According to the study, the average cost of child care in a center in Illinois was $13,762, up from $13,413. The difference remained exactly the same compared to the average cost of college tuition in the state, which rose to $13,970, up from last year’s $13,621. By comparison, the average annual mortgage payment in Illinois was just under $20,000, at $19,596.

The average cost of day care in a home was $8,616, also up slightly from last year’s $8,442. But that offered little relief for low-income families and single parents.

According to the study, the cost of day care for an infant and a 4-year-old in Illinois was $24,194 in a center, $16,569 at home. On average, a married couple with an infant were spending 14 percent of their household income on day care in a center, 8.8 percent at home, but those figures rose to almost a quarter of household income, 24.7 percent, for two kids in a center, 16.9 percent at home.

Examining the situation faced by single parents and those living on the poverty line shows how dire things are for some Illinois families. A single parent pays on average more than half of all earnings, 51.4 percent, for day care in a center, almost a third, 32.2 percent, at home. With two kids, those figures rise to an unmanageable 90.4 percent in a center, 61.9 percent at home.

And for families living at the poverty line it’s even more impossible, requiring 96.4 percent of household income for two kids at a day-care center, still 66 percent at home.

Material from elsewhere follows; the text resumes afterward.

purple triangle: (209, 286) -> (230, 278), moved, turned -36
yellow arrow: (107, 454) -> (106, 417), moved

“When one member of this ecosystem struggles, the entire system flounders,” said Lynette Fraga, executive director of Child Care Aware of America. “Quality, affordable child care should be, and can be made available and accessible to all children in the U.S. — regardless of age, race, ethnicity, socioeconomic status, or geographic location.”

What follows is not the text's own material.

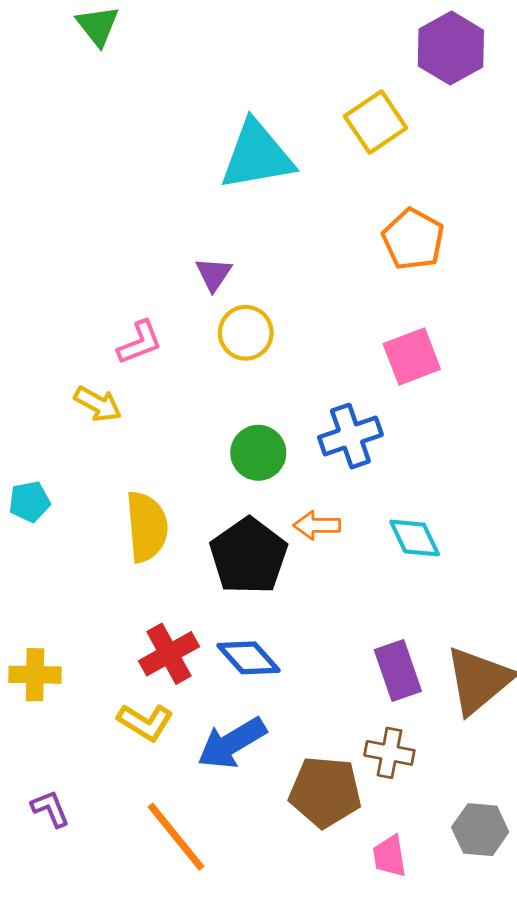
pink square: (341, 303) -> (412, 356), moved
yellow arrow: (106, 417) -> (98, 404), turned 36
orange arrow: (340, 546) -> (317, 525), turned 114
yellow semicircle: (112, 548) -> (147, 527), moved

Gov. J.B. Pritzker has followed former Chicago Mayor Rahm Emanuel in moving to expand pre-kingergarten programs statewide, but that has left some families in a bind in the transition. Chicago’s South Side Weekly reported Tuesday that the Archdiocese of Chicago’s Catholic Charities would be shutting down three Southwest Side Head Start programs at the end of the month due to lack of funding.

The story reported that Chicago’s “Department of Family and Support Services granted funding to Catholic Charities through the end of November 2019, but the organization was not among the 25 child-care providers selected for a one-time extension, according to the city website.”

According to the report, more than 12.5 million children under the age of 5 are in some form of child care in the United States, about 35 percent of them in child-care centers.